**Quoted passage**
Settlement expansion, and the insertion of right-wing Jewish settlers into Arab areas of East Jerusalem, are clear signals by Netanyahu to his political base, in advance of possible elections next year, that he is still with them, despite his rhetorical commitment to a two-state solution. The public criticism of Obama policies is simultaneously heartfelt, and also designed to mobilize the base.

Just yesterday, Netanyahu criticized those who condemn Israeli expansion plans in East Jerusalem as “disconnected from reality.” This statement was clearly directed at the State Department, whose spokeswoman, Jen Psaki, had earlier said that, “if Israel wants to live in a peaceful society, they need to take steps that will reduce tensions. Moving forward with this sort of action would be incompatible with the pursuit of peace.”

It is the Netanyahu government that appears to be disconnected from reality. Jerusalem is on the verge of exploding into a third Palestinian uprising. It is true that Jews have a moral right to live anywhere they want in Jerusalem, their holiest city. It is also true that a mature government understands that not all rights have to be exercised simultaneously. Palestinians believe, not without reason, that the goal of planting Jewish residents in all-Arab neighborhoods is not integration, but domination—to make it as difficult as possible for a Palestinian capital in East Jerusalem to ever emerge.

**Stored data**
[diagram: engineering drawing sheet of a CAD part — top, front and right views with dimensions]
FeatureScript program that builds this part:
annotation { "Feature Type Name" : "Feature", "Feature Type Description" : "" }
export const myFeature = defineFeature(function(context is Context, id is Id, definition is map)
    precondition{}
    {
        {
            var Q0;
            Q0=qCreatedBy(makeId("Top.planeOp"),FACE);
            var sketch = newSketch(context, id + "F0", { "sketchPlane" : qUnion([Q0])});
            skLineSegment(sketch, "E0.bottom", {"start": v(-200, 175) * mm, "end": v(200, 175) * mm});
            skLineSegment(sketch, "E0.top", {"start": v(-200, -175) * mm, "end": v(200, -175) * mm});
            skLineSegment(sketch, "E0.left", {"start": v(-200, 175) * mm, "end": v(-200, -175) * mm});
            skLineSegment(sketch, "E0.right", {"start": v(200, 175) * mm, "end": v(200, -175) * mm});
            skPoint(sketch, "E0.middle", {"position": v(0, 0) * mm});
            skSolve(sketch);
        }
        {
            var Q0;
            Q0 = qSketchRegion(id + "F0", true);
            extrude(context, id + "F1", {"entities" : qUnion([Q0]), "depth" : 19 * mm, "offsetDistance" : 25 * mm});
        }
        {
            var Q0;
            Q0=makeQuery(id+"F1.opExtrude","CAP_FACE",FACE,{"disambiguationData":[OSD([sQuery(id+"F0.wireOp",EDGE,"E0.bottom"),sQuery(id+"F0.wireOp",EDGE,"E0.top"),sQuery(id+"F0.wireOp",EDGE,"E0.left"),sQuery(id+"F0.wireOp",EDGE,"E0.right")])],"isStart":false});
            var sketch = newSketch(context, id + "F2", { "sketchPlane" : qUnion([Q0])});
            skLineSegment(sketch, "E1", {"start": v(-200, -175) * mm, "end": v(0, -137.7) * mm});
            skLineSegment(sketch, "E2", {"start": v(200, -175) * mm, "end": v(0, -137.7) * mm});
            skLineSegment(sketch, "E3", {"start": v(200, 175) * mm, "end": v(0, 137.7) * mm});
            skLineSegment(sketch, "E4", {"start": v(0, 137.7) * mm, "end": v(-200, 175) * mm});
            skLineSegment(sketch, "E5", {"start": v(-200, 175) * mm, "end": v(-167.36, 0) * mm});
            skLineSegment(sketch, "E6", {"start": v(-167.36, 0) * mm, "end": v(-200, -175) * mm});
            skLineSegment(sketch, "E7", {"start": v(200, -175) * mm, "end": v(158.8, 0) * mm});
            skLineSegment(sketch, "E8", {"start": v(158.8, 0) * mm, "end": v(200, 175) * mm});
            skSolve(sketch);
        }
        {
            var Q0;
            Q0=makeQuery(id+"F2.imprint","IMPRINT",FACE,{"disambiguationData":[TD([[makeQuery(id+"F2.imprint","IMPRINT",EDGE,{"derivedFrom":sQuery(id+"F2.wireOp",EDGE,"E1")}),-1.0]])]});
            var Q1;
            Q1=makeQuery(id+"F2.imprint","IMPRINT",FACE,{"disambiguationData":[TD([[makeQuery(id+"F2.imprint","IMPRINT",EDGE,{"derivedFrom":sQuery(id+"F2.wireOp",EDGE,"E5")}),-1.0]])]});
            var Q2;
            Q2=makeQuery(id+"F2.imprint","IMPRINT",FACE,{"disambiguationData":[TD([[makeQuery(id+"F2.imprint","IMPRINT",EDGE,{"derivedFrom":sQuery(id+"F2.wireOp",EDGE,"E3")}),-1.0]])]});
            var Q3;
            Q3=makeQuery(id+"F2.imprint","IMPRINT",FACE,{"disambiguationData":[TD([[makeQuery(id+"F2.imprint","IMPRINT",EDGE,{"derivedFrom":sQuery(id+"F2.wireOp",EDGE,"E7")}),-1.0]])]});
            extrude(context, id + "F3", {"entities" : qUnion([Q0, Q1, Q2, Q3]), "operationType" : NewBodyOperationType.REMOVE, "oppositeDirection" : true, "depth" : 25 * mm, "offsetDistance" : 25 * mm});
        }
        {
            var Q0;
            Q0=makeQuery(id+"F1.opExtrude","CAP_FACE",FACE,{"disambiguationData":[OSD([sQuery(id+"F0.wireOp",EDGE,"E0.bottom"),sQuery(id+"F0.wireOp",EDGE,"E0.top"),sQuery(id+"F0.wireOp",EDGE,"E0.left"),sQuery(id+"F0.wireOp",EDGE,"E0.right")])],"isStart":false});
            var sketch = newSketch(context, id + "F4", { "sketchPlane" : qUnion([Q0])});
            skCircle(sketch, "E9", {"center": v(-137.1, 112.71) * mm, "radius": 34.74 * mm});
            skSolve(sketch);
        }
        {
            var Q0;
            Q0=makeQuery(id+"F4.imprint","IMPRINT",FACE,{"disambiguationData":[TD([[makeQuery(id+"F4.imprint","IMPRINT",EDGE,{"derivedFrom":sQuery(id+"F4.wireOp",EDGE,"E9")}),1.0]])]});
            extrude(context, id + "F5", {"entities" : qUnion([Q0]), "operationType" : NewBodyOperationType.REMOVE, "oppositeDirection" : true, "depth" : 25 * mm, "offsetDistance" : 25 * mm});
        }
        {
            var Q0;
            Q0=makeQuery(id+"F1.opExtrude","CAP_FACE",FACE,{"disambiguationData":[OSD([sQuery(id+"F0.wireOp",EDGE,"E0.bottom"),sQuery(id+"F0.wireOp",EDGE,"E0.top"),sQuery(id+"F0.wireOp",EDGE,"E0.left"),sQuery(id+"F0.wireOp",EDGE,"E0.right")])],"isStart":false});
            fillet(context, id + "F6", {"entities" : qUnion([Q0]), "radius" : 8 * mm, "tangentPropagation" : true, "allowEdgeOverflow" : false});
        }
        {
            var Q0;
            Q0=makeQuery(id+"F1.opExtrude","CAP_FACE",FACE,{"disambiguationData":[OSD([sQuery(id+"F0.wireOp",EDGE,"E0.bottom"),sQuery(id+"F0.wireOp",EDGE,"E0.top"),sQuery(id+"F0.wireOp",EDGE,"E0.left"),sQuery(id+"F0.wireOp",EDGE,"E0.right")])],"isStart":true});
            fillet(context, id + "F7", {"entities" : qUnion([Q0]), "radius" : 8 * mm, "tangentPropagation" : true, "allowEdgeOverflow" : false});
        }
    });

**The task**
Condense the paragraph of the East Jerusalem settlement passage that begins "It is the Netanyahu government" into a short bulleted list that keeps its main points.

**Worked solution**
- The Netanyahu government, not its critics, appears disconnected from reality.
- Jerusalem is close to a third Palestinian uprising.
- Jews have a moral right to live anywhere in Jerusalem, their holiest city.
- A mature government knows that not all rights must be exercised at once.
- Palestinians believe, not without reason, that placing Jewish residents in all-Arab neighborhoods aims at domination, not integration, and at blocking a future Palestinian capital in East Jerusalem.